▶ _Assignment_
Return every line from the one with "(42 Eco1.User user)" through the one with "(uvia_min_drill 0.1)", inclusive, exactly as it appears below.

[Records from a data collection]
▬▬▬▬▬▬▬▬▬▬

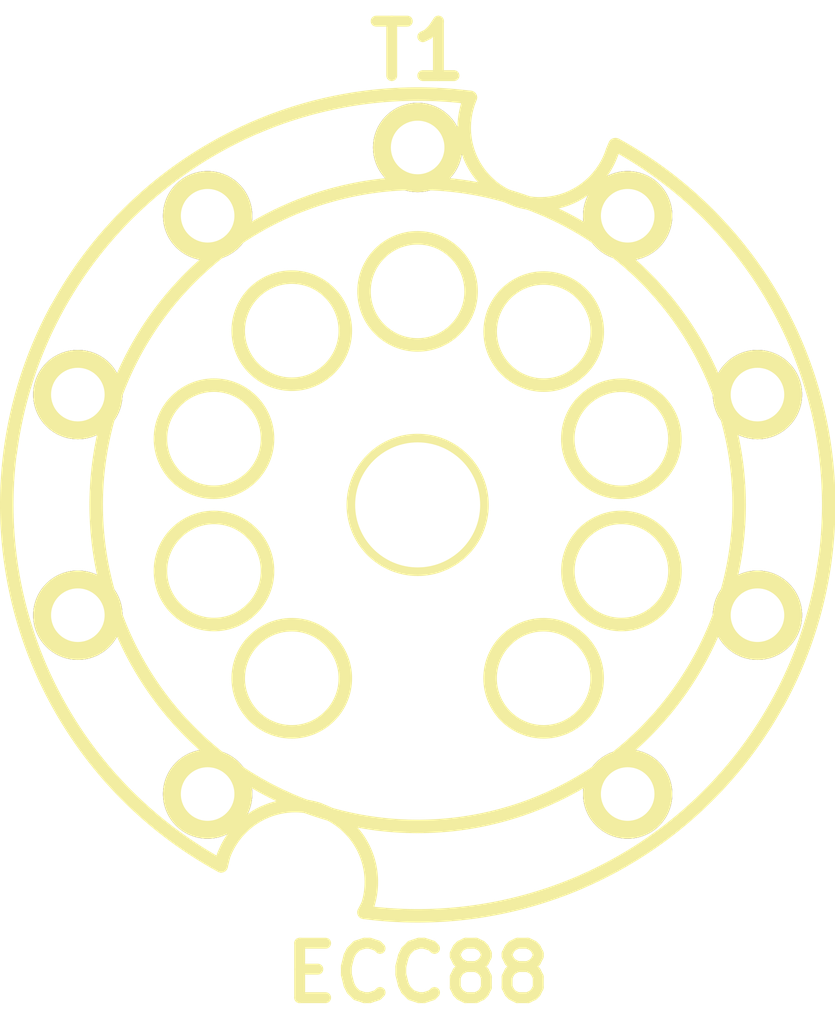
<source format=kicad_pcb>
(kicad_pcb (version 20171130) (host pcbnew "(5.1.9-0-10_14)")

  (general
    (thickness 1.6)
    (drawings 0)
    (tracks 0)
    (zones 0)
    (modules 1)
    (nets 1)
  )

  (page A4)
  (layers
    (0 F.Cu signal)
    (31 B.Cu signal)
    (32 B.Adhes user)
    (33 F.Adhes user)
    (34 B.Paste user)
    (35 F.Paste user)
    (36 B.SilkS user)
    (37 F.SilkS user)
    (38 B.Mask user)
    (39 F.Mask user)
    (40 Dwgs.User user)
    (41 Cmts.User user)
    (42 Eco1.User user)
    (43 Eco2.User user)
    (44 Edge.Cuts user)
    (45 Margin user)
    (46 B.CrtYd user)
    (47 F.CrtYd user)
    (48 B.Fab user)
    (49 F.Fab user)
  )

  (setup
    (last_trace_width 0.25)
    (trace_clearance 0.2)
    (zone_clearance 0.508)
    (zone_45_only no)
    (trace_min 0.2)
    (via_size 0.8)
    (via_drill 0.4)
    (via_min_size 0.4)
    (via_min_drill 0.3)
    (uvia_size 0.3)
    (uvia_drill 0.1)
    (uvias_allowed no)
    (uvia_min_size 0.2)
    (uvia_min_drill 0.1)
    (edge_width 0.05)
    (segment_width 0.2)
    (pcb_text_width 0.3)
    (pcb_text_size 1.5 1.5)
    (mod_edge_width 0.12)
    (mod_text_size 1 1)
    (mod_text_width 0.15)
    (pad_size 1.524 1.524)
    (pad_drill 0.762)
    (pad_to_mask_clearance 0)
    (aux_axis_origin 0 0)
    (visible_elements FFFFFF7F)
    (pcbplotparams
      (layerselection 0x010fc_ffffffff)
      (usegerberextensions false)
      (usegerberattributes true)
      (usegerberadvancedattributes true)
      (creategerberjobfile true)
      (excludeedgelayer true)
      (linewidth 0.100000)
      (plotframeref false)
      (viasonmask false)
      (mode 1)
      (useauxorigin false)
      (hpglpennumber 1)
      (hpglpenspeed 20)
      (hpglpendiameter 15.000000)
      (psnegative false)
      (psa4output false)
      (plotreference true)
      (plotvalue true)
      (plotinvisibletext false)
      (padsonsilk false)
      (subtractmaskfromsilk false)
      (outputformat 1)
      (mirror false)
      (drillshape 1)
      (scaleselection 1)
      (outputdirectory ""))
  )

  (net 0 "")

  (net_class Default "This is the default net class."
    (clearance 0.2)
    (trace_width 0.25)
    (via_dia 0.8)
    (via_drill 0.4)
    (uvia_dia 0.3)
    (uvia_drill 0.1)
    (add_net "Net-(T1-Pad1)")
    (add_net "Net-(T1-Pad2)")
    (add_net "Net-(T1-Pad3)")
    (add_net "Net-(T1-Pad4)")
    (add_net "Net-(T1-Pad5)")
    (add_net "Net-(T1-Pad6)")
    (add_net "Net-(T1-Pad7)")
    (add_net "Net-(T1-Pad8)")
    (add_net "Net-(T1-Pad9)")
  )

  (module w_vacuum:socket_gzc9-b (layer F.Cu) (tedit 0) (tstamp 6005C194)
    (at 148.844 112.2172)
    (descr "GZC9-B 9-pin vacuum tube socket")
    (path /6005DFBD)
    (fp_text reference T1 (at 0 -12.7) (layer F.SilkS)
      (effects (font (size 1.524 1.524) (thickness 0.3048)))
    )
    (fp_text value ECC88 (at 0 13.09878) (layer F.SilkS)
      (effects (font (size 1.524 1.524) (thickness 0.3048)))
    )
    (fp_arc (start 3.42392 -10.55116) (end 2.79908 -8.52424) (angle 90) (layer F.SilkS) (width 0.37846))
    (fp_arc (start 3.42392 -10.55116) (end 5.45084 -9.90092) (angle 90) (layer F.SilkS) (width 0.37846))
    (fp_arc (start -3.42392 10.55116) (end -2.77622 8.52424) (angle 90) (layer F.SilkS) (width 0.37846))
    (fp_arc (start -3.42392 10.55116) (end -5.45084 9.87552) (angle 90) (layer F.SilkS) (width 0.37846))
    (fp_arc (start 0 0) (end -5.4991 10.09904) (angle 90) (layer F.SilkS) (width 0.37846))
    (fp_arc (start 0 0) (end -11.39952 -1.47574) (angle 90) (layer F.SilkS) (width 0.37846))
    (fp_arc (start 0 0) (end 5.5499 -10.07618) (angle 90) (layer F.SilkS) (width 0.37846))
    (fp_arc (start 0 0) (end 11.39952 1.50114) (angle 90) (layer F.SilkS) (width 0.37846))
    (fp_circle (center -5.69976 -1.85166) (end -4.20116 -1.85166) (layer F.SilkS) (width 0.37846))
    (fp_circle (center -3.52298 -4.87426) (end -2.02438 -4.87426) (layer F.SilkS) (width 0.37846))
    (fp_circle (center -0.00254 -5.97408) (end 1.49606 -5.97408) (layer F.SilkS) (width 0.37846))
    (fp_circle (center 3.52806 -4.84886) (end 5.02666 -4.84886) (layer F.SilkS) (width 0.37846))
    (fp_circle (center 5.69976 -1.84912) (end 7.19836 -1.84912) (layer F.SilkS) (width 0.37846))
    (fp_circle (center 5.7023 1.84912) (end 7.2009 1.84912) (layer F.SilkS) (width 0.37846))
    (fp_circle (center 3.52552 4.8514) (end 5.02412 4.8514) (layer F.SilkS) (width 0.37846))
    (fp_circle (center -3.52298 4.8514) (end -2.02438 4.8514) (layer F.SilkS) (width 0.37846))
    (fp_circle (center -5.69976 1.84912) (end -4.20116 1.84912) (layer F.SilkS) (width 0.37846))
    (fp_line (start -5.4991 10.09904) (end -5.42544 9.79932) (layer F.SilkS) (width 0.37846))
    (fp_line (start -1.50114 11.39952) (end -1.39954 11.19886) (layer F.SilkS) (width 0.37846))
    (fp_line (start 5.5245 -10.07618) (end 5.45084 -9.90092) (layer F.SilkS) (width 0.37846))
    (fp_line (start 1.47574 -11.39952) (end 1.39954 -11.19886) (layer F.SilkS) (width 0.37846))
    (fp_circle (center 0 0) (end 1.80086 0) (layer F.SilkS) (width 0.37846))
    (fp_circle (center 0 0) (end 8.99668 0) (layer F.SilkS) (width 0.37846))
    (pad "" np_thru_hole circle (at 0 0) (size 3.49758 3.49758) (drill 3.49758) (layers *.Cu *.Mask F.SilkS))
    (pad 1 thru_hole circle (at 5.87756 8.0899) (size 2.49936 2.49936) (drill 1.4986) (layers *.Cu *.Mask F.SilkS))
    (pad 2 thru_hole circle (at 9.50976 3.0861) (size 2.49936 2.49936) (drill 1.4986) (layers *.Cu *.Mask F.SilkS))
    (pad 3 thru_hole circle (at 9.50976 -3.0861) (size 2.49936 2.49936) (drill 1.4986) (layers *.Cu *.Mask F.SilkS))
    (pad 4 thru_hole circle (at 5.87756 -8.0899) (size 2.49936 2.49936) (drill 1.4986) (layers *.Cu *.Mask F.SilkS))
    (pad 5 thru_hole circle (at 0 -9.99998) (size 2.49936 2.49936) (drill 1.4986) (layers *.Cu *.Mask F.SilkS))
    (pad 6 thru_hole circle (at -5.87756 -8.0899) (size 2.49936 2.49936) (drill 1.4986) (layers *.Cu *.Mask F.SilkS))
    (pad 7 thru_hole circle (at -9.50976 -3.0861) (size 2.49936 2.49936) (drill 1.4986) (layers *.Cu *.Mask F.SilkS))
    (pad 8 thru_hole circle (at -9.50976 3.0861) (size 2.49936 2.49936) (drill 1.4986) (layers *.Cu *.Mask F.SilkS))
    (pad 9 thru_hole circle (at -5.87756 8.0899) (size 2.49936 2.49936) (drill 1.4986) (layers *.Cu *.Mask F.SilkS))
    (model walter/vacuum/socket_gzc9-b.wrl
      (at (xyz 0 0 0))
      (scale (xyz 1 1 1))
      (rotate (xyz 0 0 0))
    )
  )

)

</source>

▬▬▬▬▬▬▬▬▬▬

▶ _Written answer_
    (42 Eco1.User user)
    (43 Eco2.User user)
    (44 Edge.Cuts user)
    (45 Margin user)
    (46 B.CrtYd user)
    (47 F.CrtYd user)
    (48 B.Fab user)
    (49 F.Fab user)
  )

  (setup
    (last_trace_width 0.25)
    (trace_clearance 0.2)
    (zone_clearance 0.508)
    (zone_45_only no)
    (trace_min 0.2)
    (via_size 0.8)
    (via_drill 0.4)
    (via_min_size 0.4)
    (via_min_drill 0.3)
    (uvia_size 0.3)
    (uvia_drill 0.1)
    (uvias_allowed no)
    (uvia_min_size 0.2)
    (uvia_min_drill 0.1)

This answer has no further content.